People can spread measles before they even show symptoms of the viral infection, which can present like other circulating respiratory viruses, such as COVID-19 and flu. But measles is even more contagious.

“It’s probably one of the most infectious diseases that exists,” Dr. Meghan Brett, a hospital epidemiologist at the University of New Mexico, in Albuquerque, told Paste BN.  

In addition to respiratory symptoms, people with measles may also have conjunctivitis, or eye redness. Small white bumps can begin to appear in a person's mouth two to three days after symptom onset, CDC said.

Once a fever subsides, the person develops a rash, the telltale sign of measles, which starts at their head and goes down to their toes. Someone is infectious from before symptoms show, until four days after the rash appears, said Dr. Ari Brown, a pediatrician in Austin. 

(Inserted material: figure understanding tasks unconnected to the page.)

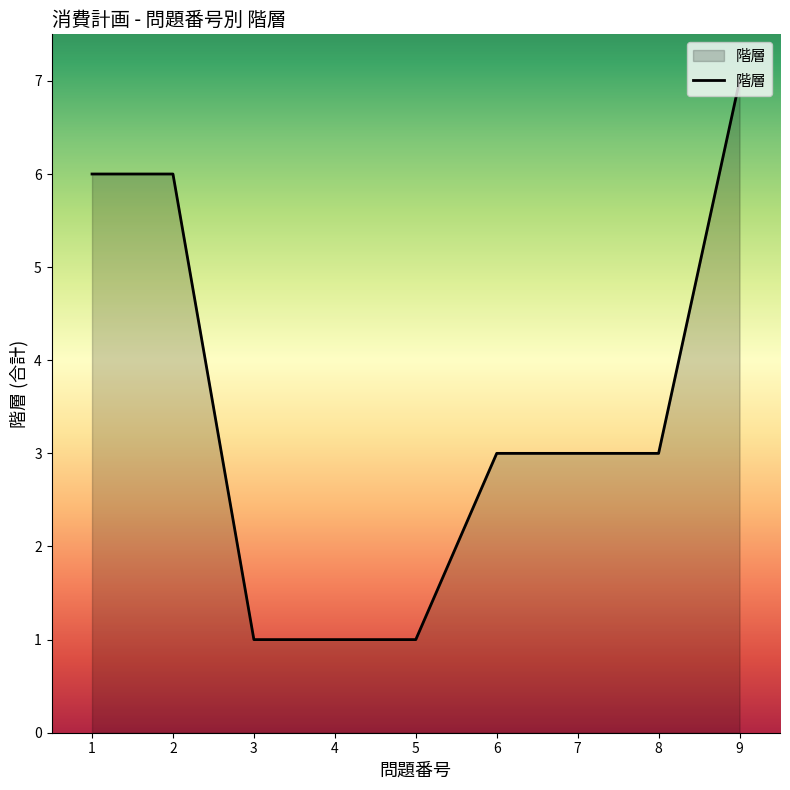

True or false: the data shows 1 at 4.

True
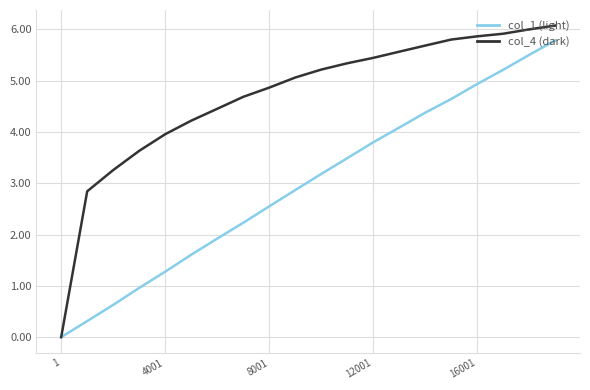

What is the highest value of the col_1 (light) series?

5.8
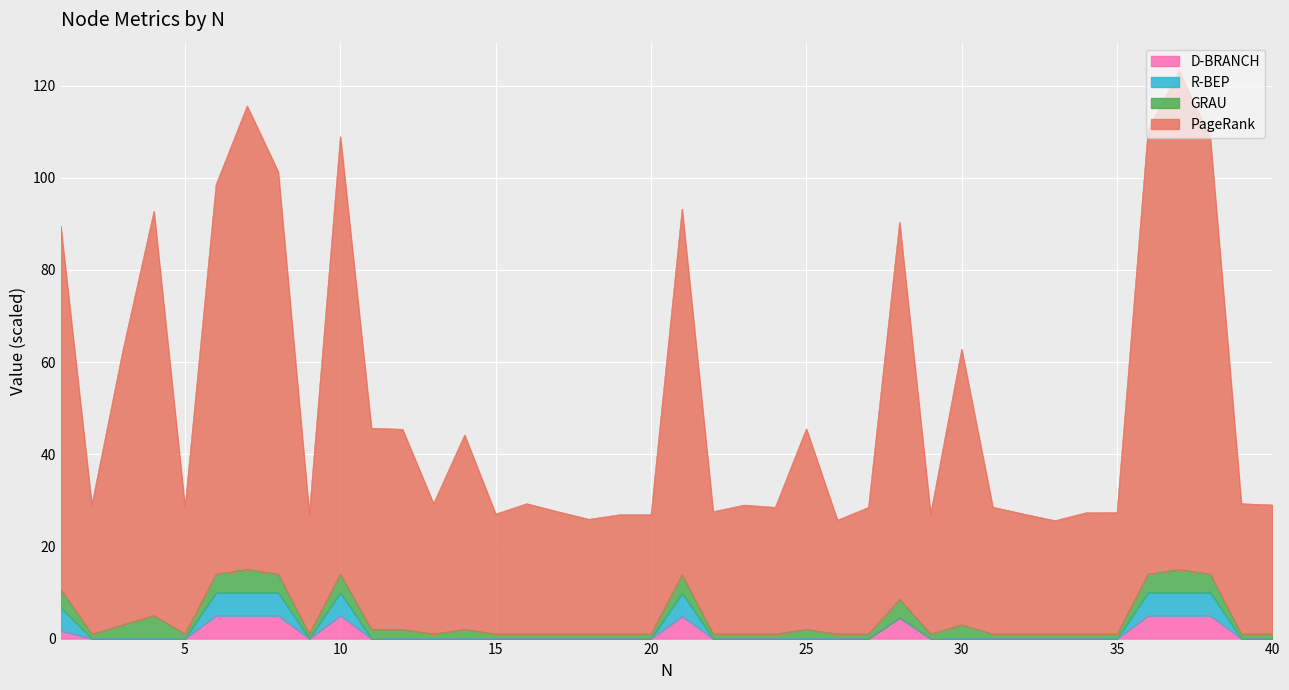

What is the total value across all series at 30?

62.8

About one in five unvaccinated people who catch measles require hospitalization, according to CDC. One in 20 children infected end up with pneumonia, the most common cause of death among children. Around 1 in 1,000 children who contract measles develop encephalitis, or brain inflammation, that can lead to deafness, convulsions or intellectual disabilities.

Between 1 and 3 out of 1,000 children infected die from respiratory or neurologic complications. Unvaccinated women who are pregnant can have babies born prematurely or low birthweight, which can cause long-term issues for a child's development. People with weakened immune systems, such as those in cancer treatment, are also at increased risk of severe illness from measles. 

The measles vaccine, which comes along with protection against mumps and rubella, is 97% effective against measles with two doses. Even one dose can provide 93% protection, and it can be protective even after exposure to the virus.

“Let’s prevent what’s preventable,” Brown said. “And this is a highly preventable infection.” 

Mary Walrath-Holdridge of Paste BN contributed to this report.